Try it: Give the records below again in full, exactly as written, but without any images.

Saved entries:
╭──
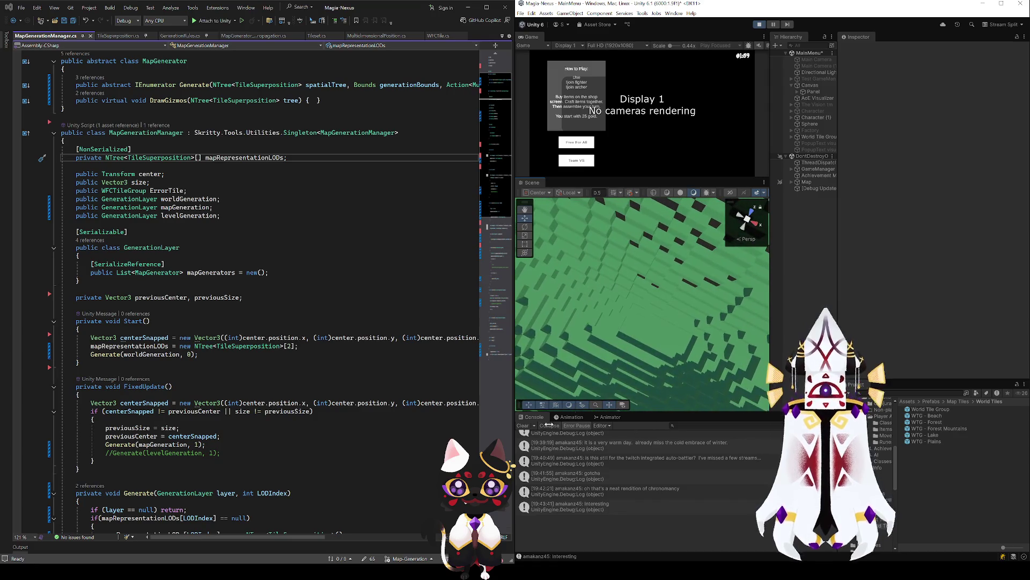
mouse_move(590, 333)
left_mouse_down()
mouse_move(720, 232)
mouse_move(684, 293)
mouse_move(656, 263)
mouse_move(592, 228)
left_mouse_up()
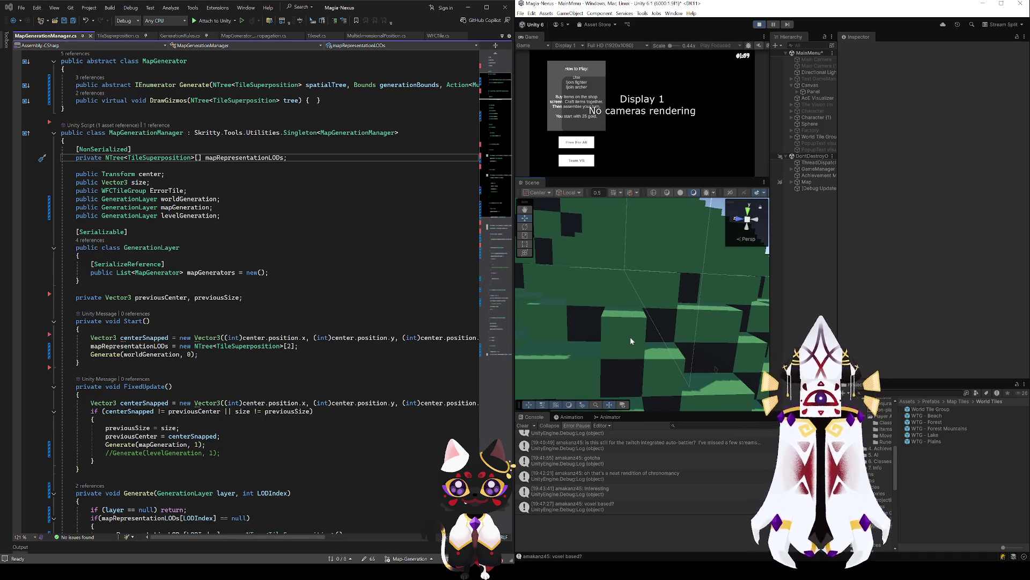
left_click_drag(654, 327, 535, 296)
left_click_drag(663, 372, 663, 372)
mouse_move(615, 304)
left_mouse_down()
mouse_move(556, 332)
mouse_move(586, 335)
mouse_move(606, 312)
mouse_move(645, 343)
mouse_move(687, 333)
mouse_move(720, 344)
left_mouse_up()
Select the Map object and scroll through its generation settings in the Inspector.
left_click(806, 182)
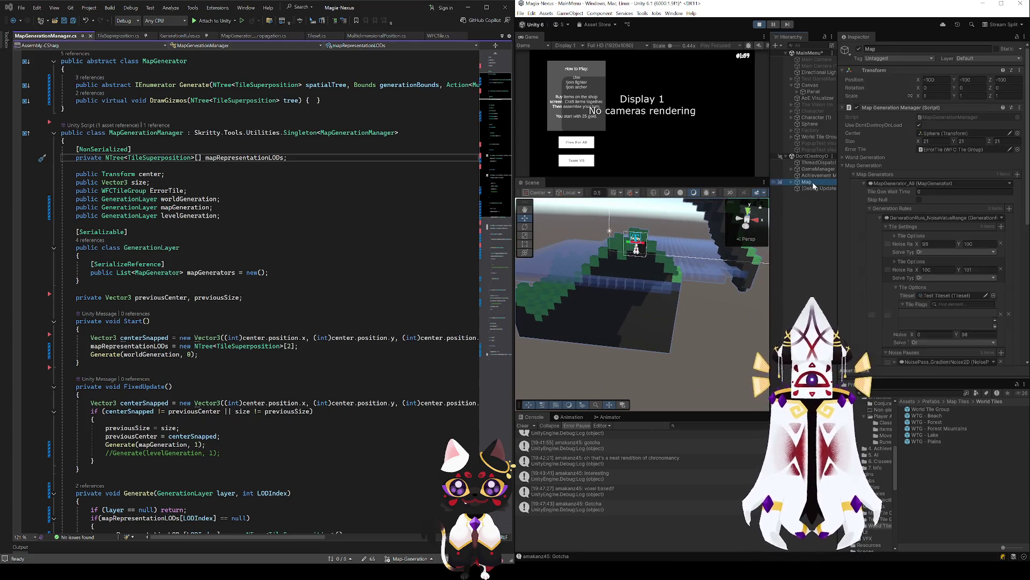
scroll(911, 264, "down", 10)
scroll(911, 263, "up", 8)
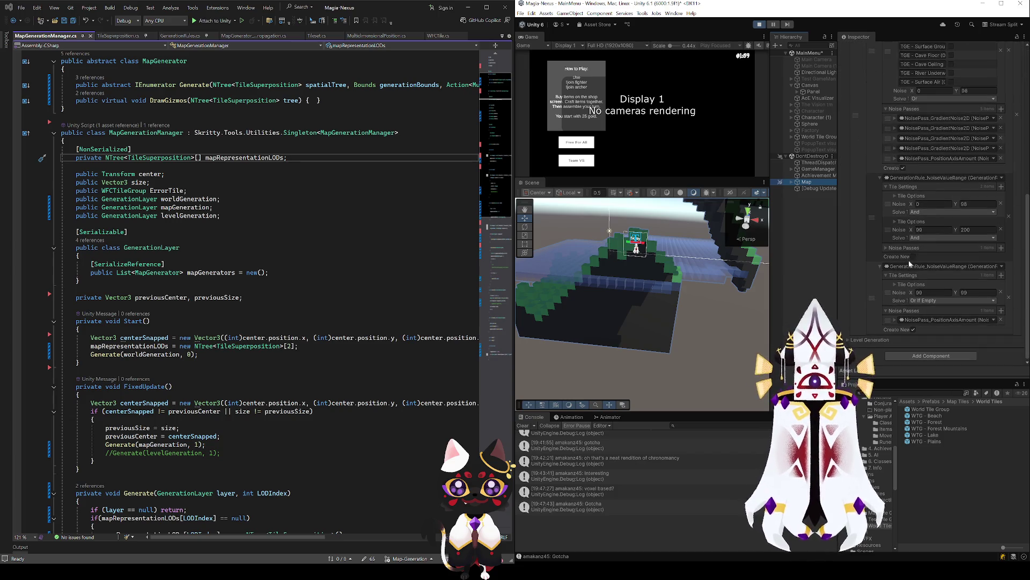
scroll(907, 264, "up", 1)
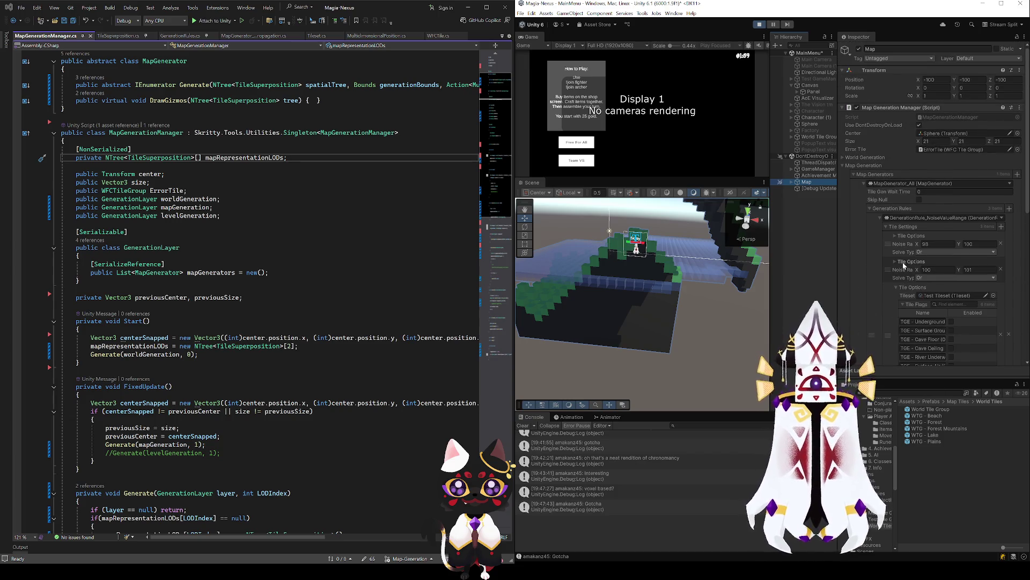
left_click(721, 362)
Switch the scene view to isometric, then the right and front orthographic views of the terrain.
left_click_drag(688, 369, 700, 305)
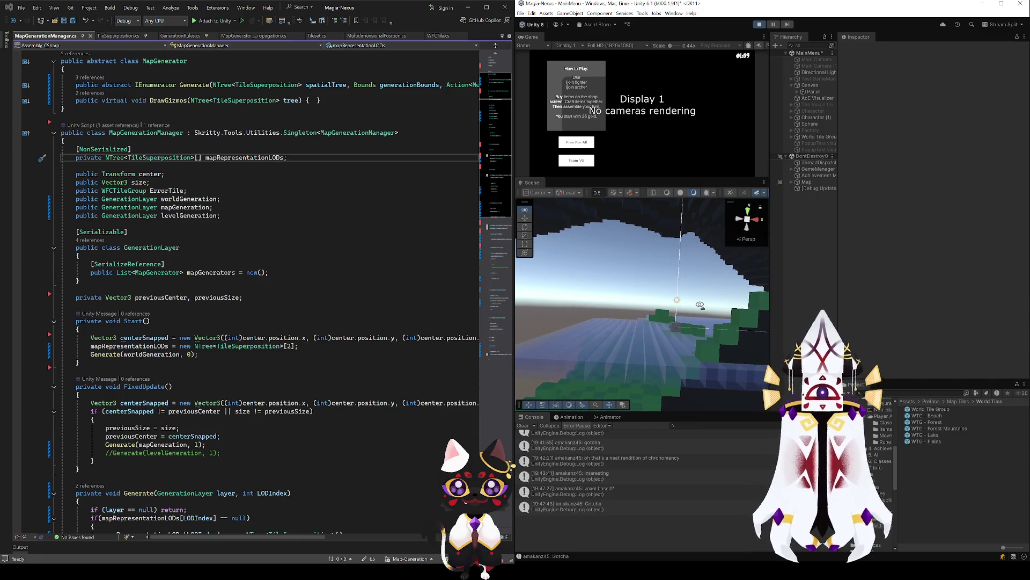
left_click(748, 220)
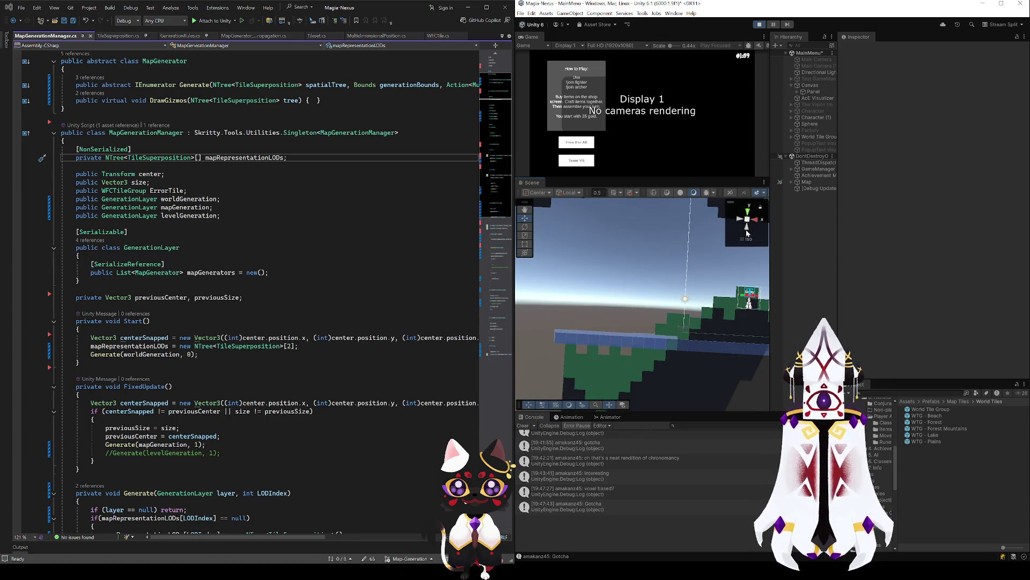
left_click(746, 240)
left_click(746, 239)
left_click_drag(685, 305, 685, 297)
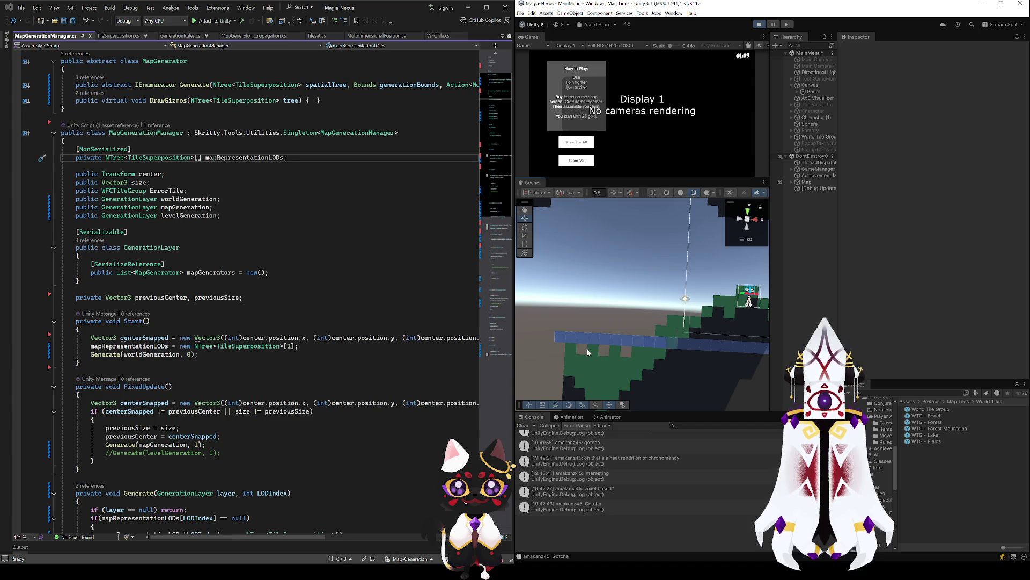
left_click(753, 221)
left_click(754, 221)
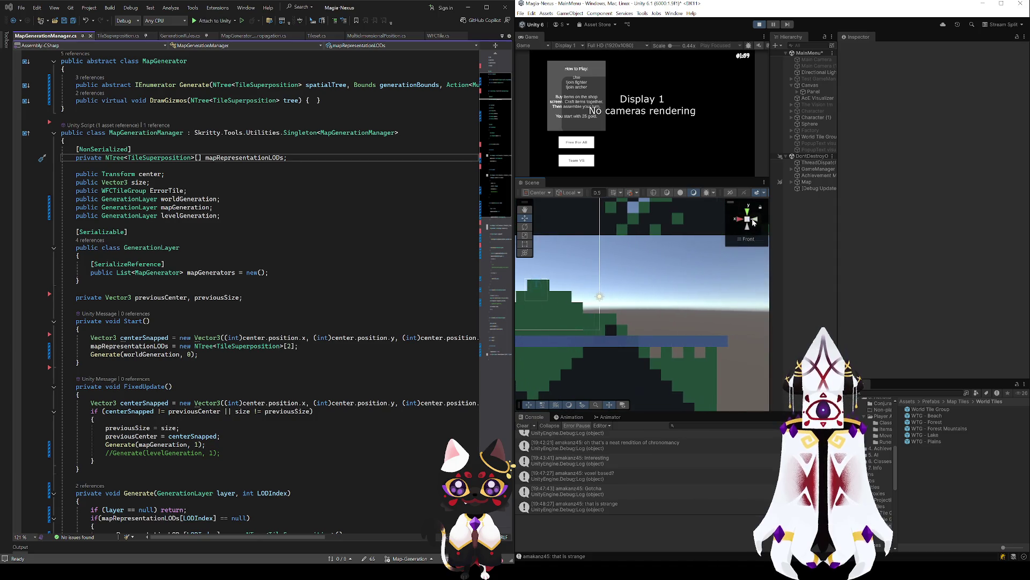
Orbit the terrain in perspective to a tilted angle, then switch to Obsidian's Map Generator canvas.
left_click(752, 239)
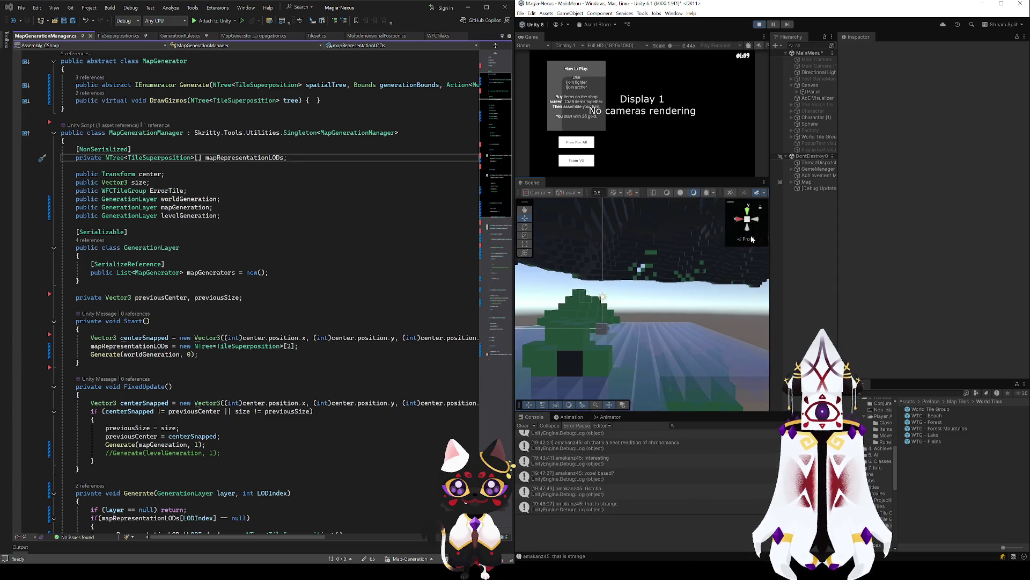
left_click_drag(717, 299, 671, 340)
mouse_move(595, 352)
left_mouse_down()
mouse_move(706, 282)
mouse_move(666, 295)
mouse_move(710, 213)
mouse_move(933, 362)
mouse_move(797, 263)
mouse_move(859, 310)
mouse_move(951, 333)
mouse_move(863, 328)
mouse_move(593, 351)
mouse_move(801, 322)
mouse_move(698, 322)
mouse_move(676, 301)
mouse_move(712, 320)
left_mouse_up()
╰──
Worked solution:
mouse_move(590, 333)
left_mouse_down()
mouse_move(720, 232)
mouse_move(684, 293)
mouse_move(656, 263)
mouse_move(592, 228)
left_mouse_up()
left_click_drag(654, 327, 535, 296)
left_click_drag(663, 372, 663, 372)
mouse_move(615, 304)
left_mouse_down()
mouse_move(556, 332)
mouse_move(586, 335)
mouse_move(606, 312)
mouse_move(645, 343)
mouse_move(687, 333)
mouse_move(720, 344)
left_mouse_up()
Select the Map object and scroll through its generation settings in the Inspector.
left_click(806, 182)
scroll(911, 264, "down", 10)
scroll(911, 263, "up", 8)
scroll(907, 264, "up", 1)
left_click(721, 362)
Switch the scene view to isometric, then the right and front orthographic views of the terrain.
left_click_drag(688, 369, 700, 305)
left_click(748, 220)
left_click(746, 240)
left_click(746, 239)
left_click_drag(685, 305, 685, 297)
left_click(753, 221)
left_click(754, 221)
Orbit the terrain in perspective to a tilted angle, then switch to Obsidian's Map Generator canvas.
left_click(752, 239)
left_click_drag(717, 299, 671, 340)
mouse_move(595, 352)
left_mouse_down()
mouse_move(706, 282)
mouse_move(666, 295)
mouse_move(710, 213)
mouse_move(933, 362)
mouse_move(797, 263)
mouse_move(859, 310)
mouse_move(951, 333)
mouse_move(863, 328)
mouse_move(593, 351)
mouse_move(801, 322)
mouse_move(698, 322)
mouse_move(676, 301)
mouse_move(712, 320)
left_mouse_up()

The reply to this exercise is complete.